▶ Required task: Can you repeat every line of the entries below word for word, leaving out the pictures?

▶ Data for this exercise:
_ _ _ _ _

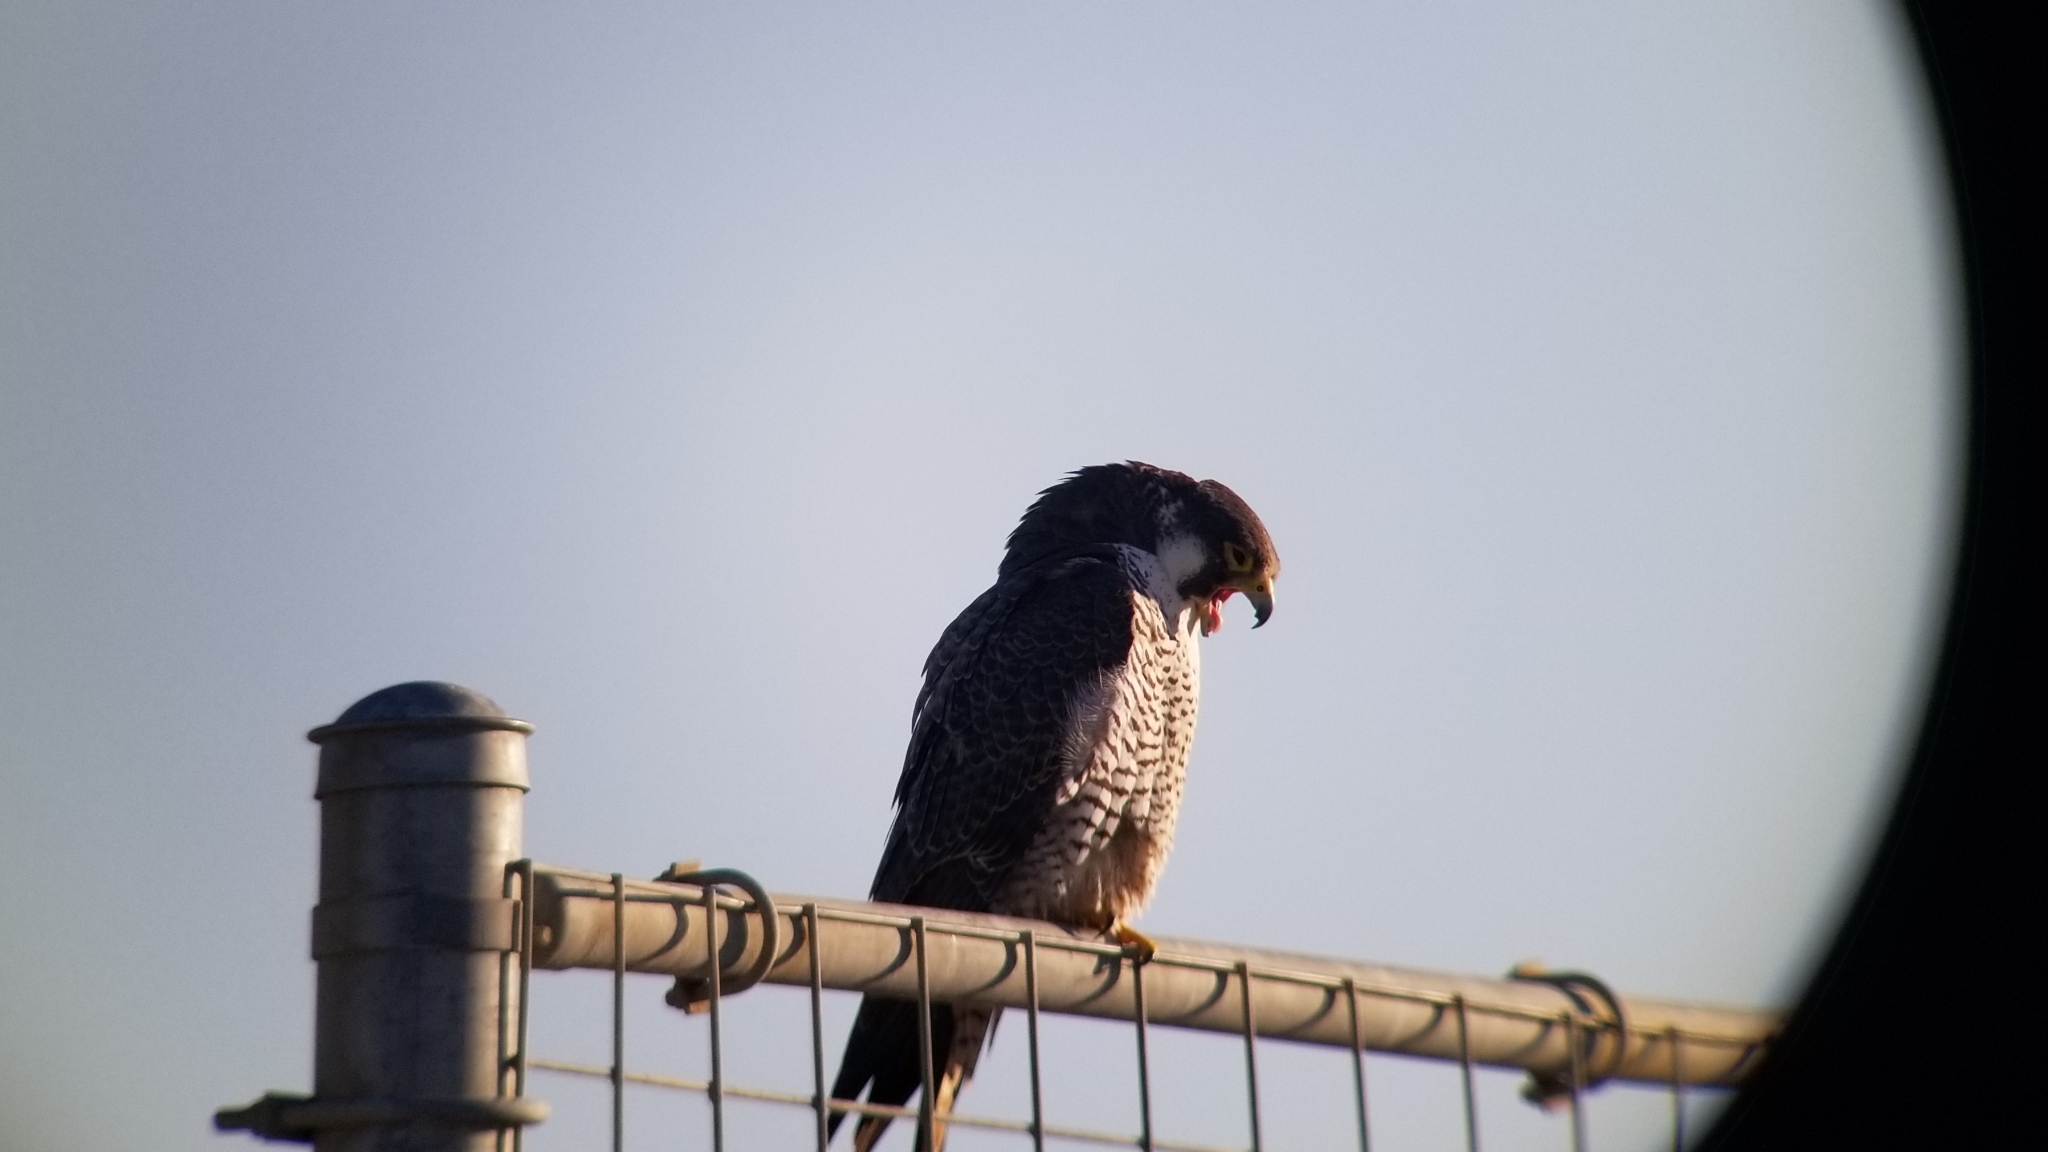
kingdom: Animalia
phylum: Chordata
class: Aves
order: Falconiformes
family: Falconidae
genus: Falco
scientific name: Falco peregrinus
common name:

_ _ _ _ _

▶ Full solution:
kingdom: Animalia
phylum: Chordata
class: Aves
order: Falconiformes
family: Falconidae
genus: Falco
scientific name: Falco peregrinus
common name:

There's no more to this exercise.